*** Opening of Provided entries ***
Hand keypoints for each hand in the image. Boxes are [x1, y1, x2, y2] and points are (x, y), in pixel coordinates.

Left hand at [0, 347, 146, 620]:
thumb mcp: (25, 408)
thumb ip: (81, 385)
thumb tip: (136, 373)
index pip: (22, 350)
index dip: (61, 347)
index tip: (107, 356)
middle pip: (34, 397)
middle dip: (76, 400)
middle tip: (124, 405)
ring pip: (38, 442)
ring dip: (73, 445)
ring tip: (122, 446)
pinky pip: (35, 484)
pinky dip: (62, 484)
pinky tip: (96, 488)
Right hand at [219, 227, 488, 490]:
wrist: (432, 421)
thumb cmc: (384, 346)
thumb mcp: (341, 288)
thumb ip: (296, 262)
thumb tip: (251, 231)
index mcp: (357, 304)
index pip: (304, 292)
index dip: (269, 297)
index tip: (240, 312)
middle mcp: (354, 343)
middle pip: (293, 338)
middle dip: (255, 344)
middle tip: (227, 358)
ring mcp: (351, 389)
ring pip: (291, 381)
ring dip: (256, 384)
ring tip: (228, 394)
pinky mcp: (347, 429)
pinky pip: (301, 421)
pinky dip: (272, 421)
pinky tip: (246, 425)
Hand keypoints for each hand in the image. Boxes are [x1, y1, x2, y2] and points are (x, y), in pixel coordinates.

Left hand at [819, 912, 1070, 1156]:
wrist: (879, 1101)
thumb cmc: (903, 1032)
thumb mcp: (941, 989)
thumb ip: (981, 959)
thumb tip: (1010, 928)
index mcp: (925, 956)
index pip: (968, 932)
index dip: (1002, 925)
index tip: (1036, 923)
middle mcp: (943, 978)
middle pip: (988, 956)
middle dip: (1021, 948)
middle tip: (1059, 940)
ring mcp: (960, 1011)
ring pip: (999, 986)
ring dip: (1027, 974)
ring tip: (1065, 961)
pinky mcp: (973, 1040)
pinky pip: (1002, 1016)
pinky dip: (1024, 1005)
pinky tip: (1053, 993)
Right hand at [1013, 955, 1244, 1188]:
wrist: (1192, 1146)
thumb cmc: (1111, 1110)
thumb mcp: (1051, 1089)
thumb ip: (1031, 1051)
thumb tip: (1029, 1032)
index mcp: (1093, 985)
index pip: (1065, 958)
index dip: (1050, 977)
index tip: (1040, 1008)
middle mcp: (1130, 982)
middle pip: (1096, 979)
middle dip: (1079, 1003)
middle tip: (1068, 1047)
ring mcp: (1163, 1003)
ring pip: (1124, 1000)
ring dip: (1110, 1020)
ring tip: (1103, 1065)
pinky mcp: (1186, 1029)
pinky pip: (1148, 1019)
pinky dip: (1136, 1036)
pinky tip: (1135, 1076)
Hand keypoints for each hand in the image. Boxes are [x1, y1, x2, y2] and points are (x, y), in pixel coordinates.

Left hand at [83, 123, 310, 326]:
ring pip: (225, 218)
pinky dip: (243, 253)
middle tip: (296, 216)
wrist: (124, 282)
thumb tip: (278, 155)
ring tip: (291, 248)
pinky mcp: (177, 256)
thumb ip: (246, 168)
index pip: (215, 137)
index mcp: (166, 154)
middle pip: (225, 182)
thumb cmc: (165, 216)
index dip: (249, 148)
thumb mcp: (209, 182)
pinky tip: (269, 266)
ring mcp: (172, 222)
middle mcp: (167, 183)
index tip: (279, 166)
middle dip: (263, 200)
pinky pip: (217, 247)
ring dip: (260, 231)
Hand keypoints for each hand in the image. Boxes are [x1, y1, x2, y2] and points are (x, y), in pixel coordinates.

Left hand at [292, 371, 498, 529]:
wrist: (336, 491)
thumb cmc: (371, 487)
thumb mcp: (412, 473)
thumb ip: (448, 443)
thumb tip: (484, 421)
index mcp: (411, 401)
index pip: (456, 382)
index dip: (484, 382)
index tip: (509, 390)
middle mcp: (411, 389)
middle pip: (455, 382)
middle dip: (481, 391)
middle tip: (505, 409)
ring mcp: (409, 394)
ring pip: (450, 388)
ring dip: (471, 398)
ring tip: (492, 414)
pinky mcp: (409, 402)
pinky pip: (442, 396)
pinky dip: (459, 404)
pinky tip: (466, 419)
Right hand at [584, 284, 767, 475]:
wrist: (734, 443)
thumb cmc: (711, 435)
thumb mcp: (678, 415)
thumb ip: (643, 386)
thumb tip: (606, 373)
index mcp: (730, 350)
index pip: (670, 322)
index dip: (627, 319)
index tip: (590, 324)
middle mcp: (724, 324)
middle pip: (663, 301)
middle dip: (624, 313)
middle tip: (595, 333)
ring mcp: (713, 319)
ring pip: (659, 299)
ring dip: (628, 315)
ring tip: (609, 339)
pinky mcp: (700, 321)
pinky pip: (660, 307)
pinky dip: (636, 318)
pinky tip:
*** Close of Provided entries ***
◆ Activity:
Among the entries above, the line containing "middle pip: (988, 956)", the line containing "pinky pip: (217, 247)", and all lines between them are to be restated word for word; nothing else belongs in the reply.

◆ The completed task:
middle pip: (988, 956)
middle dip: (1021, 948)
middle tip: (1059, 940)
ring mcp: (960, 1011)
ring pip: (999, 986)
ring dip: (1027, 974)
ring tip: (1065, 961)
pinky mcp: (973, 1040)
pinky pip: (1002, 1016)
pinky dip: (1024, 1005)
pinky tip: (1053, 993)
Right hand at [1013, 955, 1244, 1188]:
wrist: (1192, 1146)
thumb cmc: (1111, 1110)
thumb mcp: (1051, 1089)
thumb ip: (1031, 1051)
thumb tip: (1029, 1032)
index mcp: (1093, 985)
index pip: (1065, 958)
index dip: (1050, 977)
index tip: (1040, 1008)
middle mcp: (1130, 982)
middle pip: (1096, 979)
middle dip: (1079, 1003)
middle tip: (1068, 1047)
ring mcp: (1163, 1003)
ring pip: (1124, 1000)
ring dip: (1110, 1020)
ring tip: (1103, 1065)
pinky mcp: (1186, 1029)
pinky pip: (1148, 1019)
pinky dip: (1136, 1036)
pinky tip: (1135, 1076)
Hand keypoints for each hand in the image. Boxes are [x1, y1, x2, y2] and points are (x, y), in pixel coordinates.

Left hand at [83, 123, 310, 326]:
ring pip: (225, 218)
pinky dip: (243, 253)
middle tip: (296, 216)
wrist: (124, 282)
thumb tip: (278, 155)
ring tip: (291, 248)
pinky mcp: (177, 256)
thumb ip: (246, 168)
index pip: (215, 137)
index mcp: (166, 154)
middle pip: (225, 182)
thumb cmc: (165, 216)
index dip: (249, 148)
thumb mcp: (209, 182)
pinky tip: (269, 266)
ring mcp: (172, 222)
middle mcp: (167, 183)
index tip: (279, 166)
middle dip: (263, 200)
pinky pip: (217, 247)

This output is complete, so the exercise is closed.